Parecia algo feito para criptógrafos, não algo sobre o qual eu pensaria como um usuário normal de blockchain.
Então eu passei pela aula de criptografia da Dusk, e comecei a olhar para isso de outra forma.
O que eu gosto no ZK é que a ideia é, na verdade, bem fácil de entender quando você tira a matemática do caminho.
Eu posso provar que algo é verdadeiro sem mostrar tudo o que está por trás.
Isso fica realmente interessante quando você pensa em finanças.
Digamos que eu queira comprar um ativo regulamentado. Talvez eu precise provar que passei no KYC ou que sou elegível para comprá-lo. Mas por que minha informação pessoal deveria ficar pública em uma blockchain só para que alguém possa verificar um único requisito?
Não deveria.
É aí que a abordagem da Dusk começa a fazer sentido para mim.
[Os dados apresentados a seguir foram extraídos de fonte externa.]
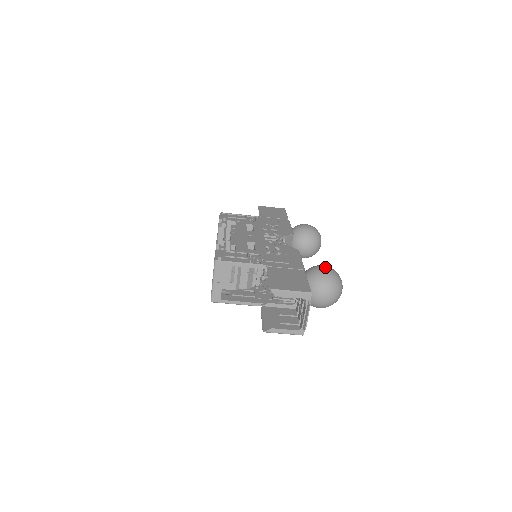
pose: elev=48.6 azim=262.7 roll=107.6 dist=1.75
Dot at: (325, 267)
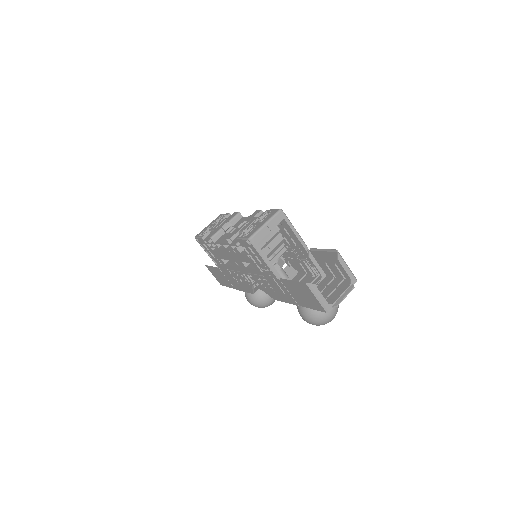
Dot at: occluded
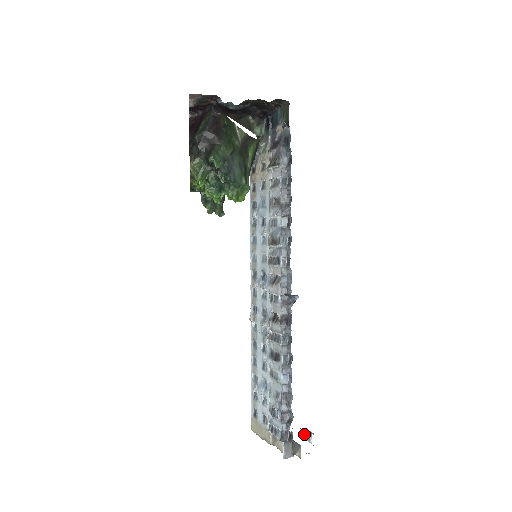
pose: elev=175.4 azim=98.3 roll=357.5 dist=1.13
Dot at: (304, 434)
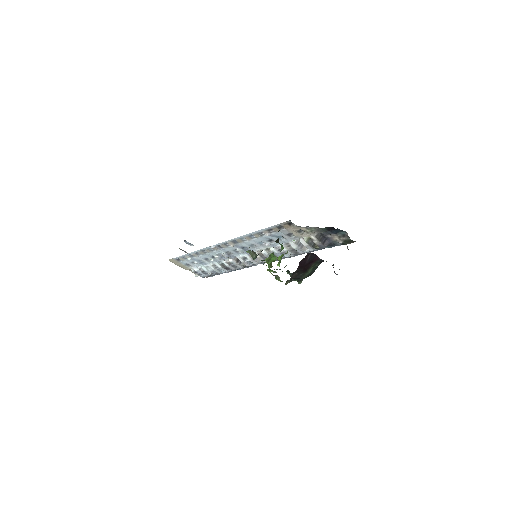
Dot at: (188, 243)
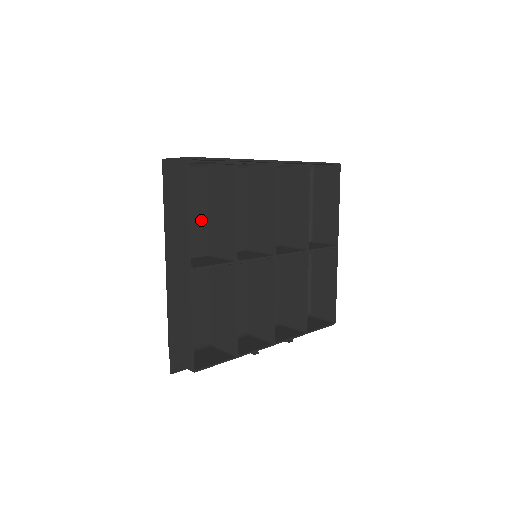
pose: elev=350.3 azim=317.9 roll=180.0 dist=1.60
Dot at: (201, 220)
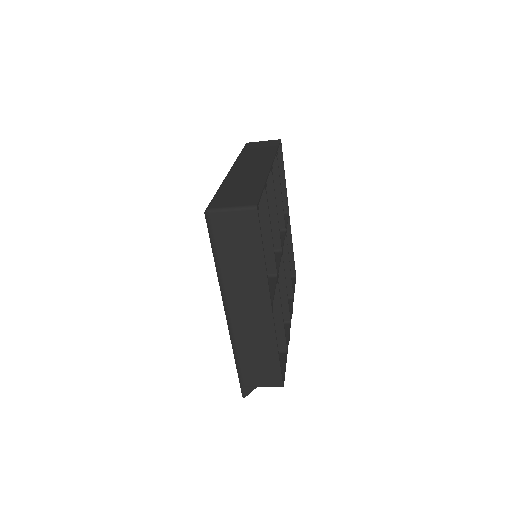
Dot at: occluded
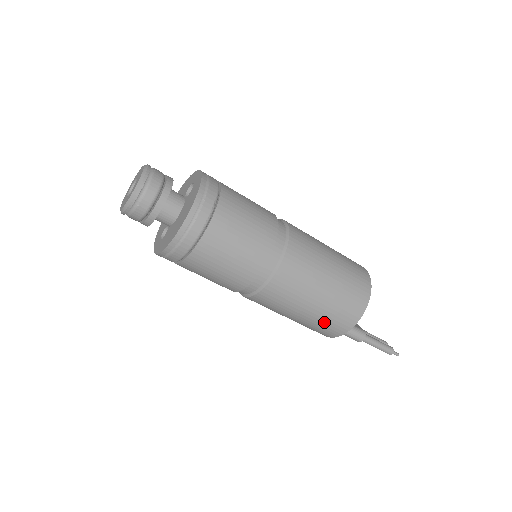
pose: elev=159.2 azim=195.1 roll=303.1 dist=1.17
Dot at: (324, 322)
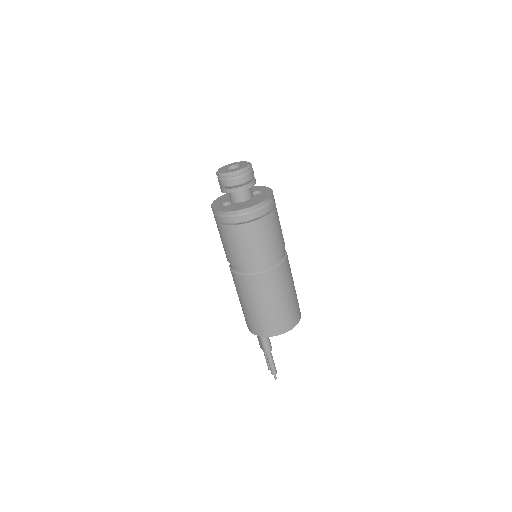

Há várias peças criptográficas envolvidas, incluindo BLS12-381, JubJub, Schnorr, Poseidon e árvores de Merkle. Mas o PLONK é a parte para a qual eu sempre voltava, porque ele ajuda a transformar essas ideias em provas de conhecimento zero de verdade.
Para mim, a versão simples é:
Prove que é válido. Não revele tudo.
Isso é uma forma muito mais prática de eu pensar sobre privacidade em blockchain.
E com o PLONK V3 agora no mainnet da Dusk, via upgrade Aegis, estou começando a ver o ZK menos como uma palavra da moda e mais como uma infraestrutura útil para aplicações financeiras.